◆ **WHAT TO WORK ON**
Go over the records and copy every line with the string "ccgp".

◆ **EXERCISE INPUTS**
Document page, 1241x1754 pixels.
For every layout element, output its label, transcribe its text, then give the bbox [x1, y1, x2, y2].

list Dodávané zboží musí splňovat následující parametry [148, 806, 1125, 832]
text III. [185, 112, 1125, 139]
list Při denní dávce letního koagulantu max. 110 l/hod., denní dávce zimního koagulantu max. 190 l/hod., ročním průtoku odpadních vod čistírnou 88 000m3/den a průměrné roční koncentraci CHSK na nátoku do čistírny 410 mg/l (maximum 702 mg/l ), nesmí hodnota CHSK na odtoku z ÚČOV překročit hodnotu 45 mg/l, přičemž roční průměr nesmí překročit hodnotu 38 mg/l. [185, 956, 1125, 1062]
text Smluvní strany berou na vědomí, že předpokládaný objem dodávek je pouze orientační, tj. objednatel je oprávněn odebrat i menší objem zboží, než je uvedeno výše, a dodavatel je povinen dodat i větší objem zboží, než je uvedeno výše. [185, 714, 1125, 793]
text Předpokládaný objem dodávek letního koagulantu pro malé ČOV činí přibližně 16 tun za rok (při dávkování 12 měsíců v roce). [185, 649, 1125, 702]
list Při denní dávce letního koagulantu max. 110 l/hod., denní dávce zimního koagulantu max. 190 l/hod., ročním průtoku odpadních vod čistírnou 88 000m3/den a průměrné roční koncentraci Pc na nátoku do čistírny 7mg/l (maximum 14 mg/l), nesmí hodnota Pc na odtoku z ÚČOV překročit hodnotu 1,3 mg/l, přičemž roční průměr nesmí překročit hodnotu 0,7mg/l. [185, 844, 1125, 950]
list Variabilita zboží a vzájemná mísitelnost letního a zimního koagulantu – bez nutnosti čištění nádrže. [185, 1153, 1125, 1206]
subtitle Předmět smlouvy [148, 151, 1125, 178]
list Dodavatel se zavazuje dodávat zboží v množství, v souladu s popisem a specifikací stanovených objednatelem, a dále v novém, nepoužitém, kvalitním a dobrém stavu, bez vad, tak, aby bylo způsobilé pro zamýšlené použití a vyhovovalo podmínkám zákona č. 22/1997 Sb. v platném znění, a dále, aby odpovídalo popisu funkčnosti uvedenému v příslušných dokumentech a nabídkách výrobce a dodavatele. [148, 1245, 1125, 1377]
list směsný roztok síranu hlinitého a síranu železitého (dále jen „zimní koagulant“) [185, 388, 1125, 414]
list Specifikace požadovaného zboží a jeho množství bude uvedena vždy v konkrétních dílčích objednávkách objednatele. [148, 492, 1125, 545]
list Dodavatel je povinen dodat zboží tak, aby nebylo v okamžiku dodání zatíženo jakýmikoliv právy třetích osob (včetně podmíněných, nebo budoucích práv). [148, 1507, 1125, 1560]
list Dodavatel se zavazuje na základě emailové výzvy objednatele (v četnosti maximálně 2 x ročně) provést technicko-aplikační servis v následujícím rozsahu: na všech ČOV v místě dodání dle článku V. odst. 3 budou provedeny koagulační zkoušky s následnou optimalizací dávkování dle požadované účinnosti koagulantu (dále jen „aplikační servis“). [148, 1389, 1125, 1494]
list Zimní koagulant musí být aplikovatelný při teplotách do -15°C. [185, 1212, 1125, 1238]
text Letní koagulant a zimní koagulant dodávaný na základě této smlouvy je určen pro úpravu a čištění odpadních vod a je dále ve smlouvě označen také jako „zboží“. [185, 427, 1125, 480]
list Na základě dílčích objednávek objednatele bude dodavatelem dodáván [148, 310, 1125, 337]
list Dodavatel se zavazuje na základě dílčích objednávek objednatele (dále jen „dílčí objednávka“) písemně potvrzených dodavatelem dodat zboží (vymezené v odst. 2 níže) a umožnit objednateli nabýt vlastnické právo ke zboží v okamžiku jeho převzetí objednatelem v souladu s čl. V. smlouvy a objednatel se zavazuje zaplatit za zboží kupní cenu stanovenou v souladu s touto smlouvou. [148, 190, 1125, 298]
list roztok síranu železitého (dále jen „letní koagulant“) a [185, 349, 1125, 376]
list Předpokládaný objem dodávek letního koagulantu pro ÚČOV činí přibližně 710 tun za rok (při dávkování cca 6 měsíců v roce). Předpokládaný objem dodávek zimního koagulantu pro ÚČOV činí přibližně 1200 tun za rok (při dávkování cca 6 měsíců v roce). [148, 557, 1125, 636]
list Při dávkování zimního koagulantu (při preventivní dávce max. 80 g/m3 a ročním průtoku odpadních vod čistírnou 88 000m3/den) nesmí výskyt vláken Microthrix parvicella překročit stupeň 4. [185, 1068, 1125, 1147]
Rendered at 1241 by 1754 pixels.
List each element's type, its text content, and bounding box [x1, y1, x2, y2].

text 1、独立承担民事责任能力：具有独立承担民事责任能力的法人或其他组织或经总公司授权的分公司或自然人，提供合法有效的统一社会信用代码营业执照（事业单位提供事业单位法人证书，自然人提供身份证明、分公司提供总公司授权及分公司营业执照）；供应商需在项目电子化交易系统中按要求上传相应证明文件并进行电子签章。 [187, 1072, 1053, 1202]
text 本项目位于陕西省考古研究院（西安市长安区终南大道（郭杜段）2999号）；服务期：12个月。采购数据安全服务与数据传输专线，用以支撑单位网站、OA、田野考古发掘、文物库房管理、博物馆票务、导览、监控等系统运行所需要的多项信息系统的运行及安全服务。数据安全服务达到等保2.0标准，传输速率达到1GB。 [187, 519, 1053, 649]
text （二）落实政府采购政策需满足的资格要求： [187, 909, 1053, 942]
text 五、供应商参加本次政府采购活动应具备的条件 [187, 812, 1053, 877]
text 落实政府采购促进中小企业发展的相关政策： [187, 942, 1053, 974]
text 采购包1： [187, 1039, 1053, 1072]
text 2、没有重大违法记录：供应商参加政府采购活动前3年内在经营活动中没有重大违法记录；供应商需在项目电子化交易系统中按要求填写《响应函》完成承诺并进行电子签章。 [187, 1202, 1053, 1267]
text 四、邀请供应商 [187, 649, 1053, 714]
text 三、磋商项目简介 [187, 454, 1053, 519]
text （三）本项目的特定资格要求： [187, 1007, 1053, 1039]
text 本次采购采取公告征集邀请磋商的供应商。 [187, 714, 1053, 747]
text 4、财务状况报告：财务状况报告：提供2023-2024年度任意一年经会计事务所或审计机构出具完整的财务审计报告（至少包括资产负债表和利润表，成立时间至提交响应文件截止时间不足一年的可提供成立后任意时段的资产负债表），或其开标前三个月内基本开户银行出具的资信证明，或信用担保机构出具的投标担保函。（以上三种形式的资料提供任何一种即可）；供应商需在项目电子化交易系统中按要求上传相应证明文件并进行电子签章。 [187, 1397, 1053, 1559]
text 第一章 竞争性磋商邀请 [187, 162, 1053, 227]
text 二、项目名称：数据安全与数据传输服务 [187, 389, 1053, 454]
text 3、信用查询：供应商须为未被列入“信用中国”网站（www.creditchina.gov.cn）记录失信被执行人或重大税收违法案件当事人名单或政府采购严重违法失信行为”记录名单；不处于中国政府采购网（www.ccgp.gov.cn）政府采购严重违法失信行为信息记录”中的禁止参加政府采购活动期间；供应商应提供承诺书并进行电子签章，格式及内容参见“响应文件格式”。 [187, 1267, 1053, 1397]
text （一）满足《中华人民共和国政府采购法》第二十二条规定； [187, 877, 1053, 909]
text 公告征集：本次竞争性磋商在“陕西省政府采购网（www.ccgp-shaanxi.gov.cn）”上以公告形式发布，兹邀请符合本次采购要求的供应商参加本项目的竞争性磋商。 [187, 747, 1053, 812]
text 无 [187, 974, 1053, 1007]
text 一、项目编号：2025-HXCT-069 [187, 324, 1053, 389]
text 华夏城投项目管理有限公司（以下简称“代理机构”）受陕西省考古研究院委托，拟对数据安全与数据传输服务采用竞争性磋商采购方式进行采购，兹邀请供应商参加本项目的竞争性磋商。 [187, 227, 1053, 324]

◆ **OUTPUT OF THE EXERCISE**
text 3、信用查询：供应商须为未被列入“信用中国”网站（www.creditchina.gov.cn）记录失信被执行人或重大税收违法案件当事人名单或政府采购严重违法失信行为”记录名单；不处于中国政府采购网（www.ccgp.gov.cn）政府采购严重违法失信行为信息记录”中的禁止参加政府采购活动期间；供应商应提供承诺书并进行电子签章，格式及内容参见“响应文件格式”。 [187, 1267, 1053, 1397]
text 公告征集：本次竞争性磋商在“陕西省政府采购网（www.ccgp-shaanxi.gov.cn）”上以公告形式发布，兹邀请符合本次采购要求的供应商参加本项目的竞争性磋商。 [187, 747, 1053, 812]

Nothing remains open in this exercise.